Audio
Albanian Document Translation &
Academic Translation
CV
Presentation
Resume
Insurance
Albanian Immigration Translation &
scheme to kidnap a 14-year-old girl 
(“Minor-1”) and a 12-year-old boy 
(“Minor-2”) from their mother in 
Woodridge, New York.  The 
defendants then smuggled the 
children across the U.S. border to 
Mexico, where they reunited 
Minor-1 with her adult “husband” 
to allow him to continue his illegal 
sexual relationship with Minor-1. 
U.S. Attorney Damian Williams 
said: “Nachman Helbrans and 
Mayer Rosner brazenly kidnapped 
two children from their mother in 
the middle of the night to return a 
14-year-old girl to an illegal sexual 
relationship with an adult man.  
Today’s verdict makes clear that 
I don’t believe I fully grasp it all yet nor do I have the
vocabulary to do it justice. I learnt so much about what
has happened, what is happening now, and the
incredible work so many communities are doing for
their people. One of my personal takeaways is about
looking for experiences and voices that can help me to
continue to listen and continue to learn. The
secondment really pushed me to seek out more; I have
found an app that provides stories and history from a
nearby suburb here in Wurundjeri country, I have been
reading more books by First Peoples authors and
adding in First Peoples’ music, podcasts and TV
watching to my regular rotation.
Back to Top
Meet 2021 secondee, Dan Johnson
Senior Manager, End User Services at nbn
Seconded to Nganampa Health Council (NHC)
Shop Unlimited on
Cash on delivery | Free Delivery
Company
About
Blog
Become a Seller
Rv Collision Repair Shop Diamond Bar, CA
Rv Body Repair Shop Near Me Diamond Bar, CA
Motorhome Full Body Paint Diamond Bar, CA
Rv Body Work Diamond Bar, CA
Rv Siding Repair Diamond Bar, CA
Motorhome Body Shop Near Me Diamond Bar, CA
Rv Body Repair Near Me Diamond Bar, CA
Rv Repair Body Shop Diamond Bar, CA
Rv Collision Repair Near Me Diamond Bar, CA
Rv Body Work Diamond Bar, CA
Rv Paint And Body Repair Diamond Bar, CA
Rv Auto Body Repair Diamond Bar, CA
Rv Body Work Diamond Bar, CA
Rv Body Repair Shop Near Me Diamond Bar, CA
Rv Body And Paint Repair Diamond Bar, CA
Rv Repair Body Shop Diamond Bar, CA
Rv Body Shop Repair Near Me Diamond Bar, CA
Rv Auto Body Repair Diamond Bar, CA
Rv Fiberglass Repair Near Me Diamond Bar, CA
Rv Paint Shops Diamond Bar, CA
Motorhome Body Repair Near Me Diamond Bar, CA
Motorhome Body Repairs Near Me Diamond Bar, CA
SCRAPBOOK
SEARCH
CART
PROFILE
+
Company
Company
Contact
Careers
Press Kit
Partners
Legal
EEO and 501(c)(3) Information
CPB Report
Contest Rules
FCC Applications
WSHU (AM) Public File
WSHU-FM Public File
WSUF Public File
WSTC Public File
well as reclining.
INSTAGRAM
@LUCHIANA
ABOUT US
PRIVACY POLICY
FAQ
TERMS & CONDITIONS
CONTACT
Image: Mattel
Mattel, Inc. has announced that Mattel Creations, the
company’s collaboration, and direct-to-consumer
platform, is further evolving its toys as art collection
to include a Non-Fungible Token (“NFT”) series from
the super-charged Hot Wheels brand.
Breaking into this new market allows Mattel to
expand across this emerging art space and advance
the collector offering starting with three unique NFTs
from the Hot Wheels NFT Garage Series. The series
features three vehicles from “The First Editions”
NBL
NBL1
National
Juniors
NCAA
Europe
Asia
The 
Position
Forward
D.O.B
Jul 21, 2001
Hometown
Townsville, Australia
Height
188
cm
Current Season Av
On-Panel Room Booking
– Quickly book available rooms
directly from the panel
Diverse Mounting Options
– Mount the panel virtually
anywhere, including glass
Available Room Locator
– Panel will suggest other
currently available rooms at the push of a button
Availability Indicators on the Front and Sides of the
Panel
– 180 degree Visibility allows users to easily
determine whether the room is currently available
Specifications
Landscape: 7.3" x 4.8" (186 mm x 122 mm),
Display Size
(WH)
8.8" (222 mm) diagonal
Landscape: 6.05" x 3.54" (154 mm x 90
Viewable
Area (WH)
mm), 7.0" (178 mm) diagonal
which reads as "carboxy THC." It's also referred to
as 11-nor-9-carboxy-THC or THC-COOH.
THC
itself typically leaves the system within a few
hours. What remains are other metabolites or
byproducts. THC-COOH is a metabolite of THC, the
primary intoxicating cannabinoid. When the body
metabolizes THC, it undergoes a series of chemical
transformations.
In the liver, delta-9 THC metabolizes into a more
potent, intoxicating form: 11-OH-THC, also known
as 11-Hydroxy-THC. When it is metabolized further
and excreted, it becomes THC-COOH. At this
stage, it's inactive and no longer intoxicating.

☆ ☆ ☆ ☆ ☆ ☆ ☆

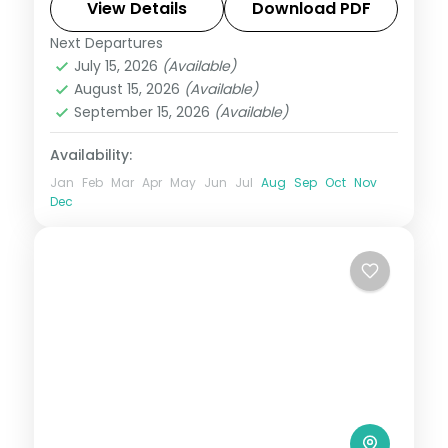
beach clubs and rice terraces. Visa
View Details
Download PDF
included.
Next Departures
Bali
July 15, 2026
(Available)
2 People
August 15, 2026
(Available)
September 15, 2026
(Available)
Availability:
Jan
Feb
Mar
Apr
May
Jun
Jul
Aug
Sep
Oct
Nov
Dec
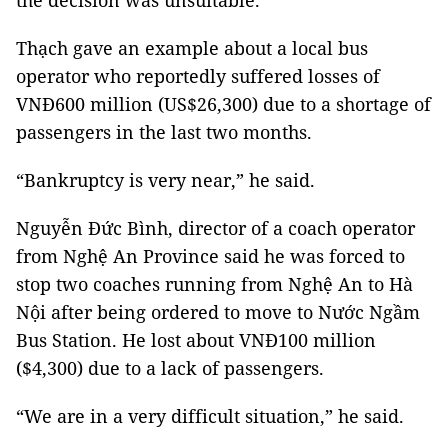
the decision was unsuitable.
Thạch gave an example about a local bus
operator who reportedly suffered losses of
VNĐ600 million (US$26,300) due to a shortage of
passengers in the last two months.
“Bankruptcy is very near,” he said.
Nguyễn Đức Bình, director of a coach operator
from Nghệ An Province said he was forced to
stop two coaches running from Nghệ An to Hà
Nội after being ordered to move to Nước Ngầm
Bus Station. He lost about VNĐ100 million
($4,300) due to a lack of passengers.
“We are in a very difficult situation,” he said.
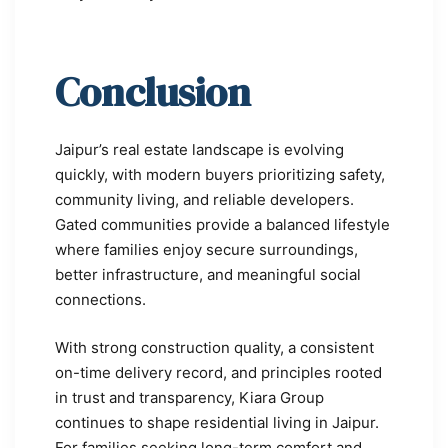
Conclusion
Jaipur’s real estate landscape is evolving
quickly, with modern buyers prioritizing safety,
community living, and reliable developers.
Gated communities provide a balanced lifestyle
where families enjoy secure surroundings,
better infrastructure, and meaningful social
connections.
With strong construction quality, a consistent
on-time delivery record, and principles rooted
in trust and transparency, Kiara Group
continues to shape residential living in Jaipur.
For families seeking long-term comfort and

☆ ☆ ☆ ☆ ☆ ☆ ☆

EXERCISE OBJECTIVE » From the listing above, return the lines starting at the one with "Jaipur’s real estate landscape is evolving" and ending at the one with "on-time delivery record, and", both kept, exactly as they appear and nothing more.

OUTPUT FOR THIS TASK »
Jaipur’s real estate landscape is evolving
quickly, with modern buyers prioritizing safety,
community living, and reliable developers.
Gated communities provide a balanced lifestyle
where families enjoy secure surroundings,
better infrastructure, and meaningful social
connections.
With strong construction quality, a consistent
on-time delivery record, and principles rooted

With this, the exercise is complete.